During fight scenes, exclamations in comic book style burst on the screen to emphasize the action. WHAM! SOCK! And the villains recreated for television’s Batman created fond memories for any Baby Boomer that saw the show during its three-season prime time run on ABC or any Generation Xer that saw it in reruns in the 1970s.
Julie Newmar in a skin-tight Catwoman outfit redefined feminine power during the ascent of the women’s liberation movement in the 1960s.
Cesar Romero delighted himself and the audience with a wicked, maniacal, and hysterical laugh as the Joker.
Even secondary villains like the Archer, the Bookworm, and Louie the Lilac evoked a bizarre quality that fit nicely with the lineup of nefarious no-gooders confronting the Dynamic Duo each week.
Batman triggered a frenzy of superhero programming, such is the herd mentality of the television industry.

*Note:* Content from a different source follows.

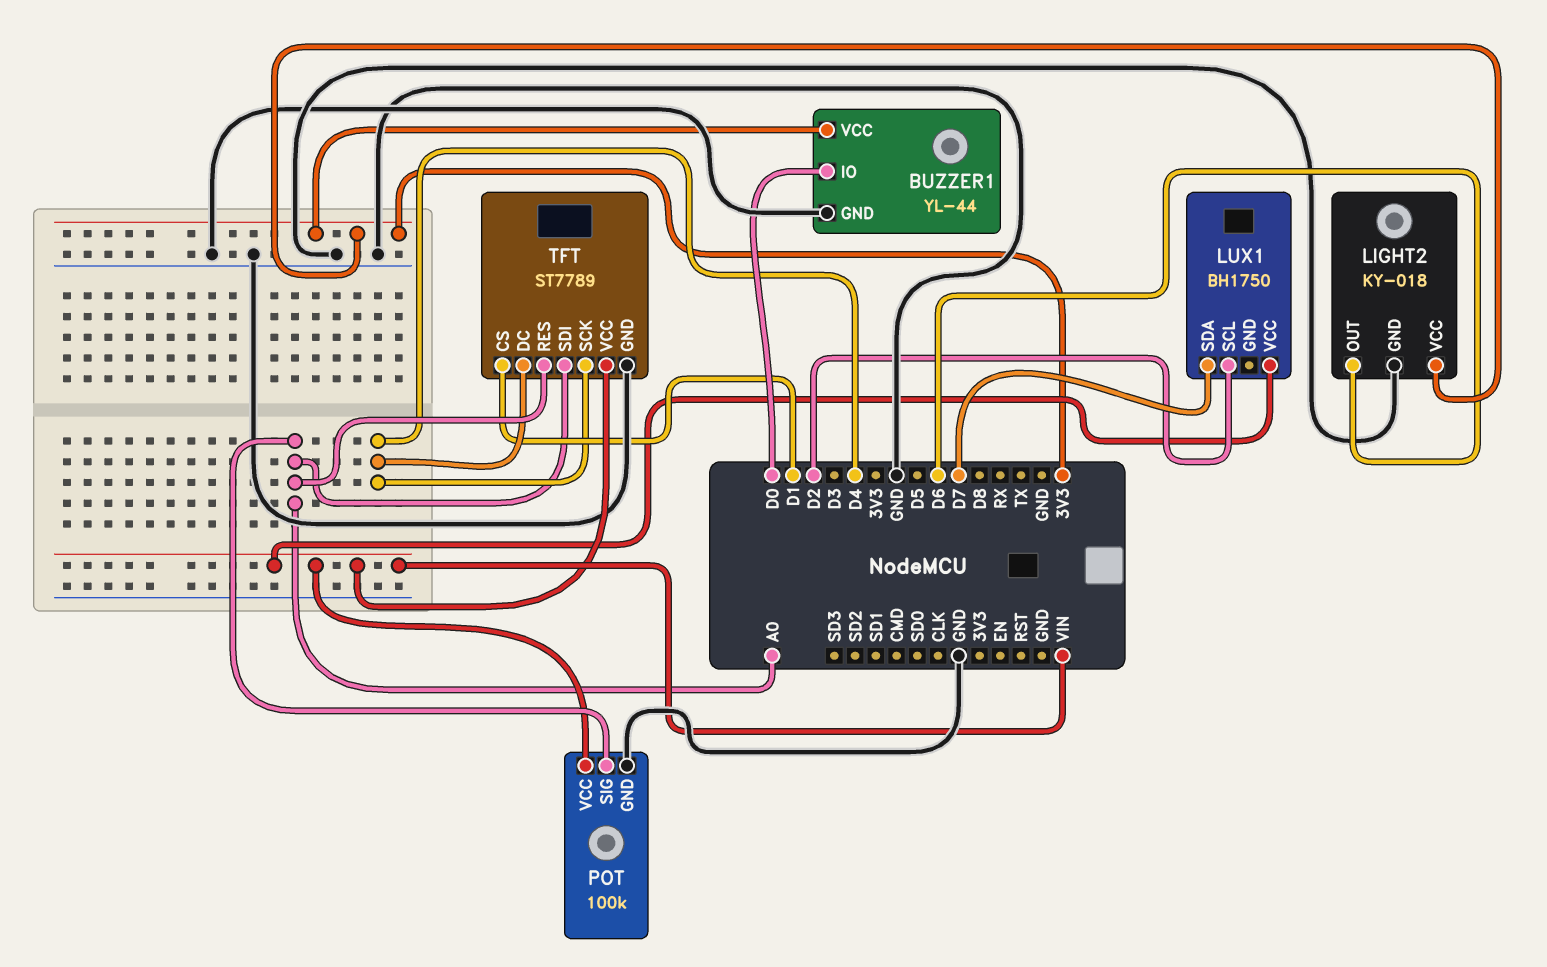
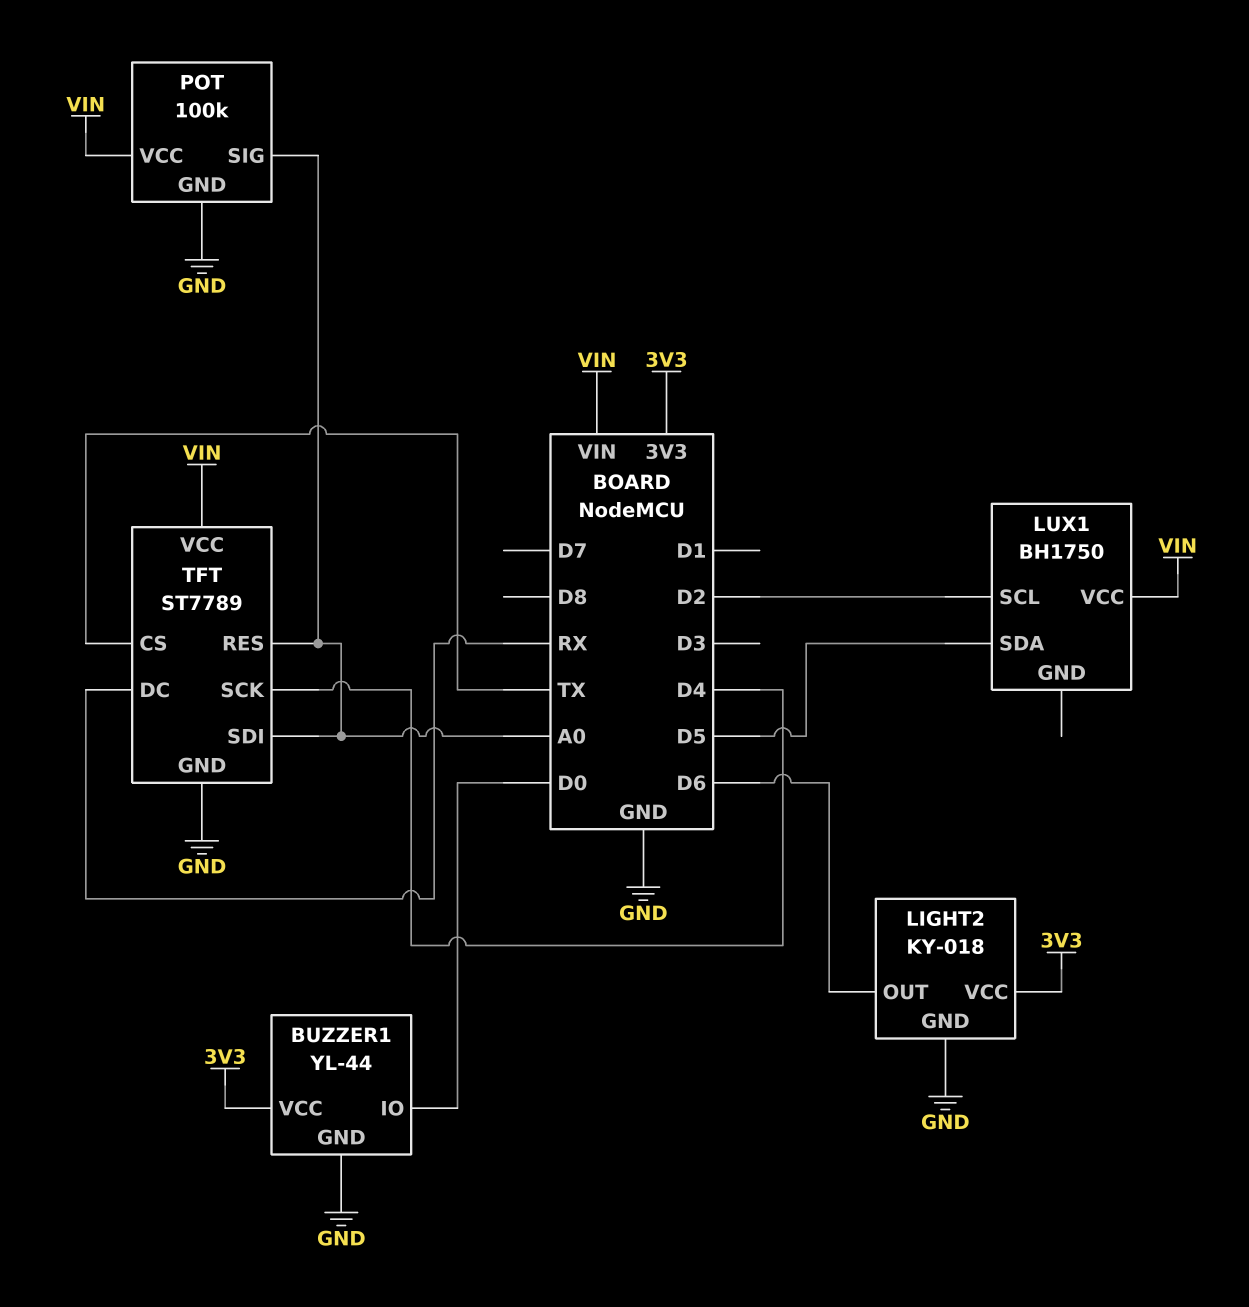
LUX1 pin SDA: D7 -> D5
TFT pin CS: D1 -> TX
TFT pin DC: D4 -> RX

CBS based its 1966-67 Saturday morning programming around superhero characters with a predictable tag line. Super Saturday. The lineup included Space Ghost, The New Adventures of Superman, and The Lone Ranger.
Where Batman parodied a famous superhero with a popular culture pedigree dating back to his birth in the comic books during the late 1930s, Buck Henry created a new superhero parody that aired on NBC. Captain Nice. William Daniels played the title character and alter ego, Carter Nash, a mild-mannered police chemist in Bigtown. Nash turns into Captain Nice when he drinks a certain liquid, though Captain Nice is no more heroic than is reserved, timid, and shy alter ego.
T.H.E. Cat featured Robert Loggia as Thomas Hewitt Edward Cat, a former cat burglar and circus performer using his skills to protect clients.
And, of course, the producers of Batman sought to ride the title character’s cape of success with The Green Hornet, a television show based on the character created for radio in the 1930s. Like Batman, The Green Hornet had a rich alter ego — Britt Reid, Publisher of The Daily Sentinel. The Green Hornet was a straight detective show where Batman was a parody. It lasted one season.